Activity
Convert the text from the start of the rows through the line containing "like a goal", including both, into a numbered list that leaves out blank lines.

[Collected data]
____

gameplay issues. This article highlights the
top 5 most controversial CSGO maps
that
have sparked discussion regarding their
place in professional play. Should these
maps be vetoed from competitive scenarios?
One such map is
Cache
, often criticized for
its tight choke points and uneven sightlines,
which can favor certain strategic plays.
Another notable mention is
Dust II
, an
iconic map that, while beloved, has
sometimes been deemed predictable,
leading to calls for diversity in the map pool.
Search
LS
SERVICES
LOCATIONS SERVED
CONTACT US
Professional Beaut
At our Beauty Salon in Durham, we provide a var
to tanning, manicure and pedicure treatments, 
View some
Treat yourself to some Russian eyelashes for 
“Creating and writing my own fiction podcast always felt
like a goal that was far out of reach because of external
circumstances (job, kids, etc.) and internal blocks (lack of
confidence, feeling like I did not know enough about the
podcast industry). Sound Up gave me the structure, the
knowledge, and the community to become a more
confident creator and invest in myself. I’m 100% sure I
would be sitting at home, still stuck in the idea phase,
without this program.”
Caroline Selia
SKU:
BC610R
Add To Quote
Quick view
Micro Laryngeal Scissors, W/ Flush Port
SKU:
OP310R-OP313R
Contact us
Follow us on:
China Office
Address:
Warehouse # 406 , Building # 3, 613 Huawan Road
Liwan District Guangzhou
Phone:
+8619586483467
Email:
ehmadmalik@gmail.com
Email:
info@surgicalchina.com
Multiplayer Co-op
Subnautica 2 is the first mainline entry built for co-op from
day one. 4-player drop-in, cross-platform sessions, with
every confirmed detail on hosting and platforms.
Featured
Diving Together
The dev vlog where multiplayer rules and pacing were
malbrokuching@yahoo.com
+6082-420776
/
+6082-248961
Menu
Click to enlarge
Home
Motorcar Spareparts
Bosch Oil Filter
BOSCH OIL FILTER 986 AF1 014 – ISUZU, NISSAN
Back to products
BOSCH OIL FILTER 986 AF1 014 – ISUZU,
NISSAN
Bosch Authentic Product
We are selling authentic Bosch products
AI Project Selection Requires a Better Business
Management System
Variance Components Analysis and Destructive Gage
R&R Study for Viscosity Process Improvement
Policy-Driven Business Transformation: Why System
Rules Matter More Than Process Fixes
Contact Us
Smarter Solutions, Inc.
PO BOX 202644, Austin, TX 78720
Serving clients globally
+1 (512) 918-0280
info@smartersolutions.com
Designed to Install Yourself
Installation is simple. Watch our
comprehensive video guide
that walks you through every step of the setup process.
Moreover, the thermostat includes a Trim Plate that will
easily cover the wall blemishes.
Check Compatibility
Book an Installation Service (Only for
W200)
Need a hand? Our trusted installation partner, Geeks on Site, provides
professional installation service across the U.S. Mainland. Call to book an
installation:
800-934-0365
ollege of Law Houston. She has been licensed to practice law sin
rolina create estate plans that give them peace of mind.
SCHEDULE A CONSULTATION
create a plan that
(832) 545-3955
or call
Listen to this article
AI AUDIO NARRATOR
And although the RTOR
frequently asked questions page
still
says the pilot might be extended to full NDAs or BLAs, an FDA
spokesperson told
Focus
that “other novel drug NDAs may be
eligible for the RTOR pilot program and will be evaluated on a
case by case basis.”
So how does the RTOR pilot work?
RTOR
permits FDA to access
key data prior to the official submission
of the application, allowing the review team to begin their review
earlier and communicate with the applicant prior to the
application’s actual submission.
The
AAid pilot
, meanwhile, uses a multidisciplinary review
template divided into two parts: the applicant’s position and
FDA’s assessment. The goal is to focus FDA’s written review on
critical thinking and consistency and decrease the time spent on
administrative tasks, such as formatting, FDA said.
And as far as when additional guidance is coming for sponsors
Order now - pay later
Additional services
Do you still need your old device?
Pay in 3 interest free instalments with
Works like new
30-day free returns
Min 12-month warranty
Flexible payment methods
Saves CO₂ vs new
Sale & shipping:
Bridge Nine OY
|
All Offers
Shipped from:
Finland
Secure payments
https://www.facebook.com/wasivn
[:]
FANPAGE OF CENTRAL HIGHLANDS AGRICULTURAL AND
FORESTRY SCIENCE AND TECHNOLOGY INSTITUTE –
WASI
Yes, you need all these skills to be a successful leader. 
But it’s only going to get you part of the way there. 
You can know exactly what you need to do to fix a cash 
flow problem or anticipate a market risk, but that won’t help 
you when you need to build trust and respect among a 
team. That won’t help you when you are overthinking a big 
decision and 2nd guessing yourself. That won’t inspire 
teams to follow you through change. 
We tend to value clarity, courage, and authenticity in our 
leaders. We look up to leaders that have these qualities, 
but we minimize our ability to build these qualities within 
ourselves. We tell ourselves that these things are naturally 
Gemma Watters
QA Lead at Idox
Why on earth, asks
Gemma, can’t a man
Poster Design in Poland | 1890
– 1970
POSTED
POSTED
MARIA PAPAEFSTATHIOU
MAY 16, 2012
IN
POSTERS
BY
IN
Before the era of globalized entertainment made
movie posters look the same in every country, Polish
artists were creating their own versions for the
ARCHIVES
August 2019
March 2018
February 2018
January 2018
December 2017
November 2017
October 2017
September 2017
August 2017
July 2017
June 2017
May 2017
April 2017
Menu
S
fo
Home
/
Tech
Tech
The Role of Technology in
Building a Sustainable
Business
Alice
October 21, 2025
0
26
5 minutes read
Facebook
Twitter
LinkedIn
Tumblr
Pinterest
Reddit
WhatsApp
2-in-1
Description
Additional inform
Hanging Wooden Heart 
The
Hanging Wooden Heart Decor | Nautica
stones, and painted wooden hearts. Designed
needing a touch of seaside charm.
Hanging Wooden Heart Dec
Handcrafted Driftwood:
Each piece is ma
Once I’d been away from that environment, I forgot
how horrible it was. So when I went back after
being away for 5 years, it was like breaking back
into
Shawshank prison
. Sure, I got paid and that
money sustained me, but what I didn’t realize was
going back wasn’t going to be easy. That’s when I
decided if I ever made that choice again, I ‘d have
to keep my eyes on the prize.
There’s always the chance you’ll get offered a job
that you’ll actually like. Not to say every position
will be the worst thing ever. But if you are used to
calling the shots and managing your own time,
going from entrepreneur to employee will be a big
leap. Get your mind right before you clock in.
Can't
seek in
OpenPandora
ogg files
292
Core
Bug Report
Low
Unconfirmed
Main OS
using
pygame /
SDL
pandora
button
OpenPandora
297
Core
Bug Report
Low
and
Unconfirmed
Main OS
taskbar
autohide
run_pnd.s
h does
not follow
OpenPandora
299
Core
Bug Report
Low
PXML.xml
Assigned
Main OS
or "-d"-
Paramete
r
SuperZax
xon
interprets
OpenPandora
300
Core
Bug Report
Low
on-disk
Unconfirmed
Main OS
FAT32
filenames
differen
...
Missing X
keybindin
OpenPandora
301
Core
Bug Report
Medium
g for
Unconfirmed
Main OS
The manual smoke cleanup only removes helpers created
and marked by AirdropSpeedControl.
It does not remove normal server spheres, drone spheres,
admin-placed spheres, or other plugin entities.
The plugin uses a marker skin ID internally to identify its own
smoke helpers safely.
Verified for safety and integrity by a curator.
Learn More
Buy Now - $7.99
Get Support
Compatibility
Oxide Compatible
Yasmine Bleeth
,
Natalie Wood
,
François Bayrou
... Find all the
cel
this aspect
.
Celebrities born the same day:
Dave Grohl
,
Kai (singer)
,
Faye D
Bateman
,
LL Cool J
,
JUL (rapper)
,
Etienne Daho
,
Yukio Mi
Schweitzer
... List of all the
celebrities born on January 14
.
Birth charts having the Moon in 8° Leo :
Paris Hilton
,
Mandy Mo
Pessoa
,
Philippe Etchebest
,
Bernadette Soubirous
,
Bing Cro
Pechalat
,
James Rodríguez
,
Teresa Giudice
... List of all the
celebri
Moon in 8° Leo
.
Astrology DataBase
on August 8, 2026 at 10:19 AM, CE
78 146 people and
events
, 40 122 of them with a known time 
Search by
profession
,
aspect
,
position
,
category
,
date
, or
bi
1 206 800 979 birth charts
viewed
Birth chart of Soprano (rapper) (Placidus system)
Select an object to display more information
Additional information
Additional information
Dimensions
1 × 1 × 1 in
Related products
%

____

Task response
1. gameplay issues. This article highlights the
2. top 5 most controversial CSGO maps
3. that
4. have sparked discussion regarding their
5. place in professional play. Should these
6. maps be vetoed from competitive scenarios?
7. One such map is
8. Cache
9. , often criticized for
10. its tight choke points and uneven sightlines,
11. which can favor certain strategic plays.
12. Another notable mention is
13. Dust II
14. , an
15. iconic map that, while beloved, has
16. sometimes been deemed predictable,
17. leading to calls for diversity in the map pool.
18. Search
19. LS
20. SERVICES
21. LOCATIONS SERVED
22. CONTACT US
23. Professional Beaut
24. At our Beauty Salon in Durham, we provide a var
25. to tanning, manicure and pedicure treatments, 
26. View some
27. Treat yourself to some Russian eyelashes for 
28. “Creating and writing my own fiction podcast always felt
29. like a goal that was far out of reach because of external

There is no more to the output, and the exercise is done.